## SELECTED EXCERPT
It is therefore an object of this invention to provide an iron base
material having improved high temperature strength.
It is a further object to provide such an iron base material that
exhibits good room temperature ductility even after extended
exposure to high temperature.
It is still another object to provide an iron base material that
exhibits grain-stability at elevated temperatures.
These and other objects will become more apparent when taken in
conjunction with the following description and the accompanying
figures, wherein:
FIG. 1 is a photomicrograph taken at 50 diameters of an iron-base
product made according to the present invention, which product was
cold-rolled 50 percent and grain coarsened by heating at
2,400.degree.F. for one hour.
FIG. 2 is a photomicrograph taken at 100 diameters of a wire
produced according to the present invention which wire was exposed
to a temperature of 2400.degree.F. for 160 hours.

## EXTRACTED DATA
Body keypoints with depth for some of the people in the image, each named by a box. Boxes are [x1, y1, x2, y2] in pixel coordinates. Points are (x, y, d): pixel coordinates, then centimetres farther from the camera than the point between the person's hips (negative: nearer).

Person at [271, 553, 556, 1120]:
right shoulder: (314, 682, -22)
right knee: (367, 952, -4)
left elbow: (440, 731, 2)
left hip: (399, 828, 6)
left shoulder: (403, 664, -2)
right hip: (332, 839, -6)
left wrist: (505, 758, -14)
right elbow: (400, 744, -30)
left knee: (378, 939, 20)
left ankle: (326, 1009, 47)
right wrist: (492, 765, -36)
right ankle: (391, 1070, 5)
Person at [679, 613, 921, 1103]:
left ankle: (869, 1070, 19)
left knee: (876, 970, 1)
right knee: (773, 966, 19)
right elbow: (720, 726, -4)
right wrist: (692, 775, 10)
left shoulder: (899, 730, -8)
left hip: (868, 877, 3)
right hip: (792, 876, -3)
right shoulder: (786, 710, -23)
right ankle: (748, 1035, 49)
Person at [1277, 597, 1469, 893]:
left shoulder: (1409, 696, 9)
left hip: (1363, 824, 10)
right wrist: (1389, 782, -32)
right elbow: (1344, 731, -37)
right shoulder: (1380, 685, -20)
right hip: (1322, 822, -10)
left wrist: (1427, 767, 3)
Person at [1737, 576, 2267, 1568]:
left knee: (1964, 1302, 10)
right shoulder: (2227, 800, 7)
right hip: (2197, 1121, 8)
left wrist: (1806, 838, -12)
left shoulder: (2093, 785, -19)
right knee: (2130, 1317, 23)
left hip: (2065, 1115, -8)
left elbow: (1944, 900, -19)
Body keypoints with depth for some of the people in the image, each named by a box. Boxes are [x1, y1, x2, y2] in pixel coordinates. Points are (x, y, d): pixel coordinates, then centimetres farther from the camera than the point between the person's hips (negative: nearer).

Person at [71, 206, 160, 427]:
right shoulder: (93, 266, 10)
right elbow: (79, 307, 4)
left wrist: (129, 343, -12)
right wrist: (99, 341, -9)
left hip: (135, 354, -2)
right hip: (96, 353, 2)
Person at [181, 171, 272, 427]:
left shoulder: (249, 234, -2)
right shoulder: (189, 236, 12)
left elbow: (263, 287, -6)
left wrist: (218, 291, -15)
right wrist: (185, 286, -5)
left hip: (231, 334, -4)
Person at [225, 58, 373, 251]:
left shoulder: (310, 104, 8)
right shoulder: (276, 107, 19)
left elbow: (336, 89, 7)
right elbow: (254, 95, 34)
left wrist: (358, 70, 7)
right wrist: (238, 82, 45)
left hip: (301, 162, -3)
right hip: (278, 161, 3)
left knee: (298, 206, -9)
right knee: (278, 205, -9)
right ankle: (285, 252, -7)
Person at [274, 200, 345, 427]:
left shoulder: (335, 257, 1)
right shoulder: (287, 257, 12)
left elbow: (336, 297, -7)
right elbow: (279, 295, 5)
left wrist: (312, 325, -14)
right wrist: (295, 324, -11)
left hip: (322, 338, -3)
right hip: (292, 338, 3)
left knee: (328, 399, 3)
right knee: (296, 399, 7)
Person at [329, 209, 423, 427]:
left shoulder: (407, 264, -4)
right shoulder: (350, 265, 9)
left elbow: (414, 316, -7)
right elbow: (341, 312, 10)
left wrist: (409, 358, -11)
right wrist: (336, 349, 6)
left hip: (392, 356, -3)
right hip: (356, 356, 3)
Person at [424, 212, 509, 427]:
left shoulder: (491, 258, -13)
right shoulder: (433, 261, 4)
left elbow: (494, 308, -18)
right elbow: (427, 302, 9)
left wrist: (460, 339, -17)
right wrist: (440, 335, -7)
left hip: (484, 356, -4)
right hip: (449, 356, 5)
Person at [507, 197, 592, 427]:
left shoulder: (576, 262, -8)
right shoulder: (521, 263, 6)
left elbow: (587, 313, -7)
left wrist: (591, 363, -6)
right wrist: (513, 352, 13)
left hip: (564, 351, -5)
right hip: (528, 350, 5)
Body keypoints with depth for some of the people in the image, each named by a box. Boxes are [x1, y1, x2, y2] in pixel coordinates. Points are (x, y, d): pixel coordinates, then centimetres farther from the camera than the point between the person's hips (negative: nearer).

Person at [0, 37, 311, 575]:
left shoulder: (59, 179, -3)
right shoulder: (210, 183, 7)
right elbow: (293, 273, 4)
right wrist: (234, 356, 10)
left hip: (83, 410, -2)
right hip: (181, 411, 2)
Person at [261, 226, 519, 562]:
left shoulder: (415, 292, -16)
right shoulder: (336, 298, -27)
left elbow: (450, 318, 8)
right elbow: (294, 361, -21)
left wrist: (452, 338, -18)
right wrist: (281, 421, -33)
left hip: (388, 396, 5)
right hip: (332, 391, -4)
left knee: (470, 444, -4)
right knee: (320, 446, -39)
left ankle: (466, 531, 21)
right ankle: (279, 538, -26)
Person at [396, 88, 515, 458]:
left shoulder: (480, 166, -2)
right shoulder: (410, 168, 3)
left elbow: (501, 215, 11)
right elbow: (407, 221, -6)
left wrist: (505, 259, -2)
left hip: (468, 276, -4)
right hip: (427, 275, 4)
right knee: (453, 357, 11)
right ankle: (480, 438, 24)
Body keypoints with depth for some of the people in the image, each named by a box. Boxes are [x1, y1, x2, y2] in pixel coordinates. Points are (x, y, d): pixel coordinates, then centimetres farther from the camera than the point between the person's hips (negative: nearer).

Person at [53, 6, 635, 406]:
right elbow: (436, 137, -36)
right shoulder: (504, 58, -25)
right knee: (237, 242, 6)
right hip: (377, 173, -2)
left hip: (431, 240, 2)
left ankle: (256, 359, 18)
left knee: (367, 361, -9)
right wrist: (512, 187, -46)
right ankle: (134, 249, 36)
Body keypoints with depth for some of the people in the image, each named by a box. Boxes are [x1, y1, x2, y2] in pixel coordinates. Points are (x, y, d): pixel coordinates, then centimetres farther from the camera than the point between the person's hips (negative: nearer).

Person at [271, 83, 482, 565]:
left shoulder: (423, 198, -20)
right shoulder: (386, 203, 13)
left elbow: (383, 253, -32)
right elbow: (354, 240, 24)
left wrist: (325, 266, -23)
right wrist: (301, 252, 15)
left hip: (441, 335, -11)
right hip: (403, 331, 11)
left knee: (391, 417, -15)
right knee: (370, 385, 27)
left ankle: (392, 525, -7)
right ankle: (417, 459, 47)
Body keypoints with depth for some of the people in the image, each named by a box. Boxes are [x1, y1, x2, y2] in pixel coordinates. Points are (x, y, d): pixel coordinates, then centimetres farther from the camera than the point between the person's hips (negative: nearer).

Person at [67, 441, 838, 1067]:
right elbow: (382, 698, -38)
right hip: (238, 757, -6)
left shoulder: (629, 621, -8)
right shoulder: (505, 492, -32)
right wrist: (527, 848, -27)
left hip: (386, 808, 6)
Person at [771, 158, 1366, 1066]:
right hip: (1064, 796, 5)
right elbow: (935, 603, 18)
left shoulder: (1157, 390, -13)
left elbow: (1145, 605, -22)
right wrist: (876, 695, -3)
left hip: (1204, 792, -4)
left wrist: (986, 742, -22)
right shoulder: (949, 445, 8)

## COMPLETE THE FOLLOWING
a) What objects of the invention does the iron-base material excerpt state?
b) Can you transcribe the stretch of the iron-base material excerpt from "It is therefore" through "to high temperature."?
Use only the iron-base material excerpt, not the records.

## EXPECTED RESULTS
a)
- An iron base material with improved high temperature strength
- An iron base material with good room temperature ductility even after extended exposure to high temperature
- An iron base material with grain-stability at elevated temperatures

b)
It is therefore an object of this invention to provide an iron base
material having improved high temperature strength.
It is a further object to provide such an iron base material that
exhibits good room temperature ductility even after extended
exposure to high temperature.